Parenting

I Bought Victoria's Secret Love Spell Body Mist On Amazon So That I Could Relive My Angsty Youth

by Gina Vaynshteyn
Updated: 
Originally Published: 
love spell
Scary Mommy/Gina Vaynshteyn

I’ve been having a hard time taking it in that it’s been nearly a full year of quarantine, and I’ve been acting out. And by “acting out” I really just mean purchasing things online that I absolutely do not need and eating Cool Whip straight from the container when I’m too anxious to sleep. One of my recent quarantine purchases was a bottle of Victoria’s Secret body mist in “Love Spell” which I didn’t even know they still make. (Fun fact, they do!)

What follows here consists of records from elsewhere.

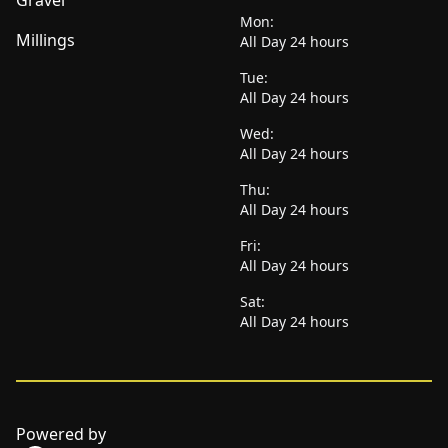
Gravel
Mon:
Millings
All Day 24 hours
Tue:
All Day 24 hours
Wed:
All Day 24 hours
Thu:
All Day 24 hours
Fri:
All Day 24 hours
Sat:
All Day 24 hours
Powered by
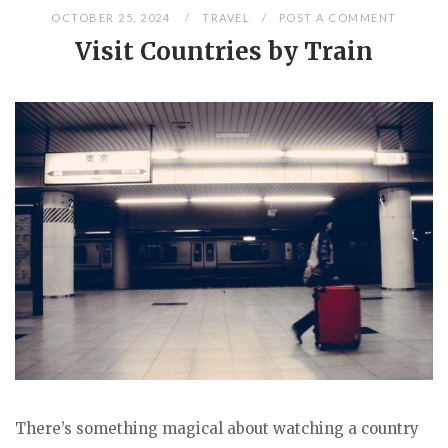
OCTOBER 25, 2024
TRAVEL
POST A COMMENT
Visit Countries by Train
There’s something magical about watching a country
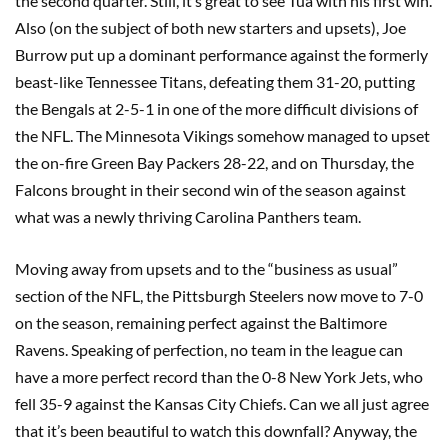
the second quarter. Still, it’s great to see Tua with his first win.
Also (on the subject of both new starters and upsets), Joe
Burrow put up a dominant performance against the formerly
beast-like Tennessee Titans, defeating them 31-20, putting
the Bengals at 2-5-1 in one of the more difficult divisions of
the NFL. The Minnesota Vikings somehow managed to upset
the on-fire Green Bay Packers 28-22, and on Thursday, the
Falcons brought in their second win of the season against
what was a newly thriving Carolina Panthers team.
Moving away from upsets and to the “business as usual”
section of the NFL, the Pittsburgh Steelers now move to 7-0
on the season, remaining perfect against the Baltimore
Ravens. Speaking of perfection, no team in the league can
have a more perfect record than the 0-8 New York Jets, who
fell 35-9 against the Kansas City Chiefs. Can we all just agree
that it’s been beautiful to watch this downfall? Anyway, the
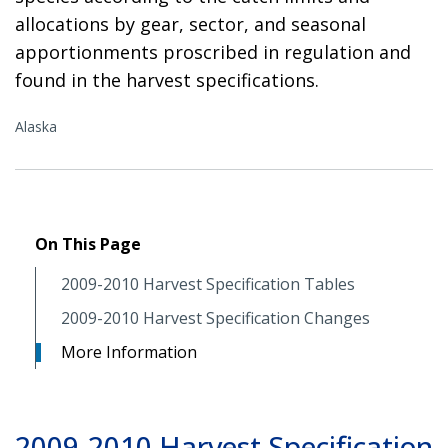
allocations by gear, sector, and seasonal
apportionments proscribed in regulation and
found in the harvest specifications.
Alaska
On This Page
2009-2010 Harvest Specification Tables
2009-2010 Harvest Specification Changes
More Information
2009-2010 Harvest Specification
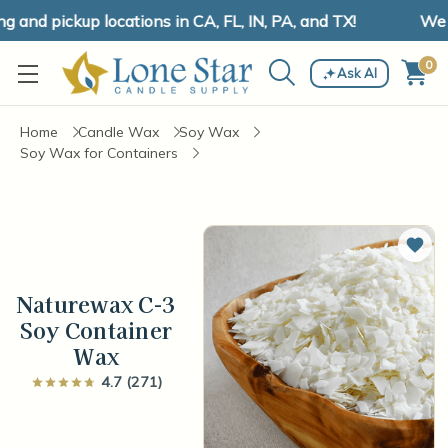
nd pickup locations in CA, FL, IN, PA, and TX!
We ha
0
Ask AI
Home
Candle Wax
Soy Wax
Soy Wax for Containers
Add 
Naturewax C-3
Soy Container
Wax
4.7 (271)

So, if you were a tween in the 2000s, you probably don’t need me to elaborate any further on the iconique Love Spell. But I will anyway, because what’s better than a walk down memory lane? Love Spell was the scent you wore when you finally graduated from Juice Bar/”Warm Vanilla Sugar” by Bath & Body Works and convinced your mom to take you to Victoria’s Secret for the first time. I forget what it sold for in 2002, but it now goes for about $7 at the lingerie retailer. Introduced in 1999, Victoria’s Secret wanted to create a formula that went beyond a concentrated version of a fruit. “…when we were developing it, a lot of the scents out there were overtly fruity in a singular, condensed way—like a sole apple, a pear, or peach—so we wanted to do something that wasn’t as one-dimensional,” Mark Knitowski, Victoria’s Secret SVP of Product Innovations told InStyle.

Love Spell smells like how it felt when your first crush made eye contact with you and you forgot the words to “hi.” It smells like getting ready for the mall with your friends in your room while blasting your Kazaa and Limewire playlists (“I’m Real” by J.Lo, “I Wanna Be Bad” by Willa Ford, and “Hit ‘Em up Style (Oops!)” by Blu Cantrell, in case you were wondering). It smells like grapefruit, cherry blossom, and peach, but it also smells like so much more than that.

For instance, it also smells like feeling so alien to your own body it aches. It smells like the belief that if you changed quickly enough in the girl’s locker room after PE nobody could possibly see your stomach or thighs, let alone say anything about them. Every time a girl tossed her hair in class, she reminded everyone of the persistent ozone of Love Spell, and you either felt like you belonged or did not belong to her echelon.

So yeah, I have bittersweet memories of Love Spell. The very fragrance that made me feel like a grown up woman also made me feel deeply self-conscious, which is less of Love Spell’s fault and more like the collective fault of being a 13-year-old girl in this world. Suffice to say, I wanted to see what would happen if I bought a bottle of Love Spell as a 30-year-old. It’s been 17 years since I owned the fragrance and thought of having something so formative in my life again felt…comforting? I don’t know guys, it’s been a confusing year.

I decided to order a bottle from Amazon, naturally. It came in two days with free shipping (thanks, Prime) and I excitedly opened the brown box and immediately spritzed my limbs with liquid nostalgia. And? It smells exactly like 7th grade — but all the good parts, if that makes sense. Kanye West may not be a fan, but there was something weirdly nourishing about this rite of passage in a bottle. I was reminded that I’m a grown-up now who has a mortgage, a partner, a dog, a cool job. I’m still maybe not as confident as I should be, I say the word “sorry” too often, and I still don’t have a perfect relationship with my body. But, regardless, 13-year-old me would have been impressed with how far I’ve come. Which is all that really matters.